There are big changes coming to the Huffington Post’s video operations, a shift that will sharply curtail the website’s much-hyped live streaming network.
In a memo posted on Twitter, Huffington Post editor-in-chief and president Arianna Huffington said that the site’s manifold video units — HuffPost Live, HuffPost News, HuffPost Originals, HuffPost Rise — will be folded into “a unified video team.”
The news was first reported by Politico Media, which cited sources saying that the changes have already resulted in layoffs at HuffPost Live, the streaming network that launched in 2012. A source familiar with the shakeup told CNNMoney that the resulting layoffs will affect less than one percent of the Huffington Post’s total workforce.
Politico said the consolidation “will effectively see the end of HuffPost Live,” but a Huffington Post spokeswoman said the site is “not getting rid” of the streaming network.
“HuffPost Live will no longer broadcast eight hours a day, but will go live for major news events and headline-making celebrity interviews that it has become known for,” the spokeswoman said.
In her memo, Huffington spoke glowingly of HuffPost Live, an ambitious undertaking for the site when it launched more than three years ago.
The company built gleaming, state-of-the-art studios, where HuffPost Live anchors interviewed more than 30,000 guests — from entertainers to athletes to politicians to journalists. Clips from the network’s live shows were pipelined into the Huffington Post’s other verticals, providing a video component to the site’s text-based stories.

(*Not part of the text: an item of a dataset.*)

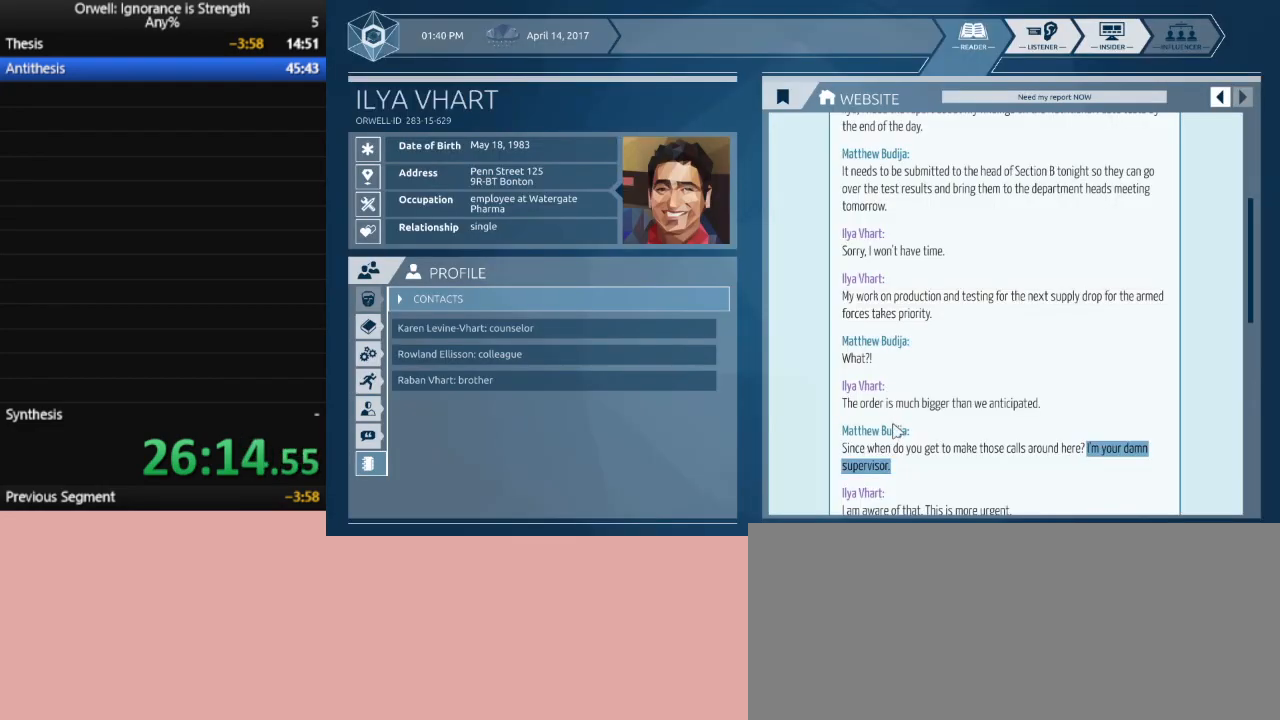
{"keys": [], "mouse": ["left"], "events": [[383, "mouse_left", "down"]]}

“There was nothing else like it,” Huffington said of HuffPost Live. “And there’s still nothing else like it.”
Huffington said that the site will still do live video “when warranted,” but she acknowledged that the internet is different than when HuffPost Live launched.
“The way the world consumes video has changed dramatically, and we’re changing along with it to deliver video as efficiently as possible,” she said. “Instead of creating shareable videos by doing eight hours of live video every day, we will be creating videos to be shared directly on an ever-growing range of platforms.”

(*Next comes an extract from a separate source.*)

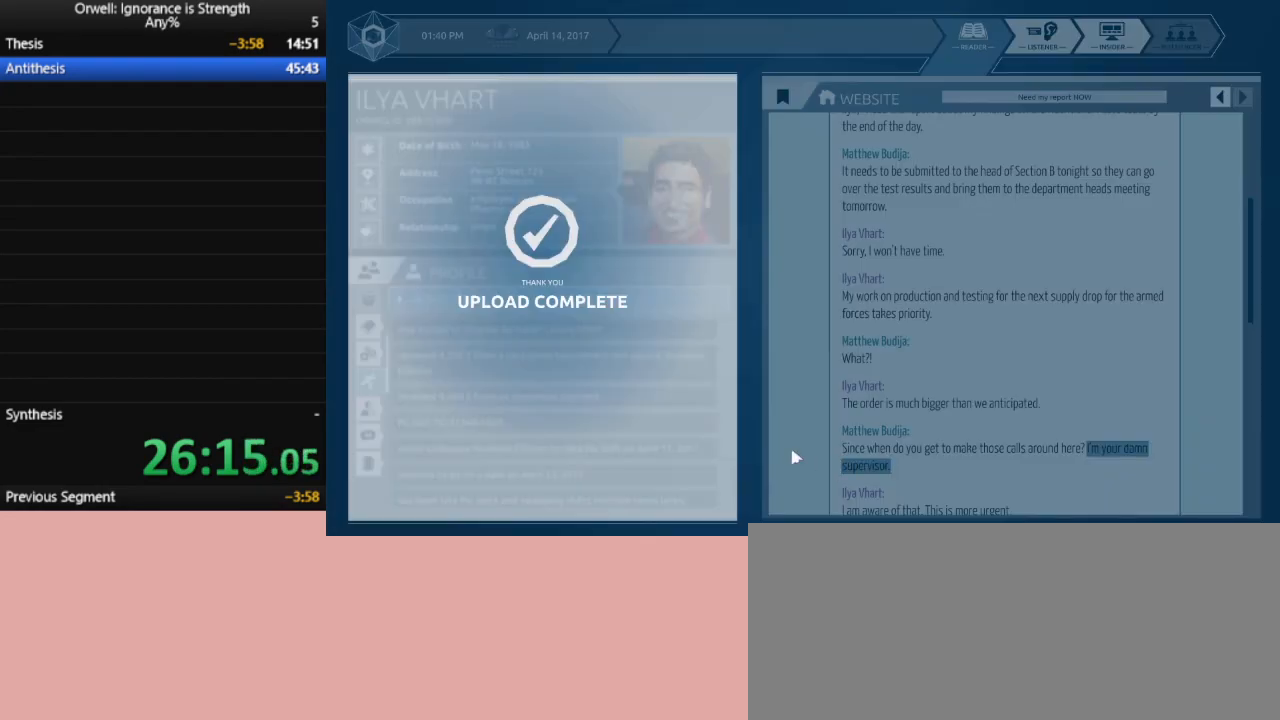
{"keys": [], "mouse": [], "events": [[267, "mouse_left", "up"]]}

Huffington said the company will invest in long-form documentaries, as well as “original series based on HuffPost’s core editorial pillars of What’s Working and wellness.” On Monday, the site will debut a documentary series on the New Hampshire primary.
The Huffington Post is owned by AOL, which was purchased by Verizon last year for $4.4 billion. Since it was founded in 2005, the site has become a traffic monster and one of the most visited news sites on the internet. According to comScore, the Huffington Post had 90.9 million multi-platform U.S. visitors in November.
In recent years, the site has made a concerted effort to ramp up its video production. Last year, the Huffington Post said it wanted half of all content to be video. But its foray into live video has brought challenges. The site launched a weekly, satirical program called “The HuffPost Show” in the spring, but it only lasted until June.
In a similar move, Yahoo shut down its video site Screen last week because of an inability to expand its audience. Screen was launched in 2013 as the centerpiece of Yahoo’s video strategy.